When I was this girl's age, I was drawing constantly. I couldn't NOT draw. Didn't matter if I was wiped out from a schoolday, I HAD to draw. And I loved it so much, it never seemed like work. This is the necessary prerequisite for an art career. You either have the drive or you don't. How you spend your time is the measure of that drive.

The CronoLink

And Art as career in Japan is a different monster altogether than as a career in the USA.
I don't think he's absolutely right, but Tomino is not really wrong for starting his answer with the assumption that she will not be committed to the animator career.

What I want to know is what he meant with "You need a great deal of actual experience to work in this industry." Is that experience in general with animation or job experience? Because, you know, in order to have job experience you need a job as an animator to get that experience in the first place.


I believe he's referring to the "actual experience" of drawing, over and over again, similar to what Tim says he did as a kid. The experience you hone by practicing the same thing again and again, rather than studying in a classroom, is the point -- which he reinforces with his comments about the general lack of value in specialty anime/manga schools.

Tim Eldred

Yep, school can help you to focus your craft, but it can't teach you discipline. If you re-read Tomino's screed and substitute the word "discipline" for "experience" I think you'll get the point.


great trans. glad you included it, Matt. When I read this sort of thing, I am reminded about a story I heard once... about a master and a potential apprentice. The master berated the kid up and down, mostly in a nasty tone, as if the kid was worthless. When the master said, "I'm done discussing this" he turned to leave. As he did, he simply walked back in to his studio without closing the door. This gave the hopeful apprentice a choice. be put off by the gruff discouragement of the Master. Or follow him through the open door, even so.

Tomino doesn't sugarcoat the way many people do. "Work hard enough and the world is your oyster." Yeah, no. He says: this is a hard life and difficult even if you have talent and drive, and there is no guarantee that you will eat, much less make a living. Are you still prepared to try?

There are many who think that if you aren't uniformly supportive to younger people, you aren't doing well by them. But in such an enterprise, it is far better for him to lay it out simple.

If there are too many people working in the industry, that it causes low wages and there is no security... imagine how it would be if kids were encouraged?

Tim Eldred

It's also true that you can't predict with complete accuracy what will happen to someone. Luck is a factor, too. But you greatly increase your luck with skill and discipline and there's no shortcut to getting those.
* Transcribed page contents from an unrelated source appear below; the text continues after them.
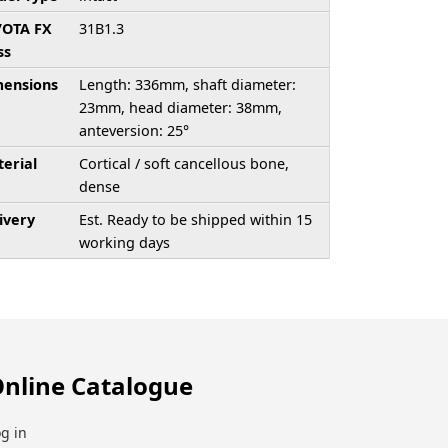
/OTA FX
31B1.3
ss
ensions
Length: 336mm, shaft diameter:
23mm, head diameter: 38mm,
anteversion: 25°
erial
Cortical / soft cancellous bone,
dense
ivery
Est. Ready to be shipped within 15
working days
nline Catalogue
g in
I've reviewed a lot of portfolios from comic book hopefuls, and it doesn't take long to divide the ones who have a chance from those who don't. And it's a dispiriting number; maybe 5%. But boy, do they stand out when you see them.

I never actively discouraged anyone, but hoped the ones at the bottom of the ladder got the message when I pointed them toward developing the most basic skill set they needed just to get a start. If THAT was enough to discourage them, they had no chance to begin with.

There's a way to do it compassionately without crushing dreams, and once in a great while I did get recognized for that. Someone at an animation studio came up to me one day and said, "you looked at my portfolio years ago and I've always remembered how nice you were." This was someone who did find their way into the business. So my efforts were not in vain.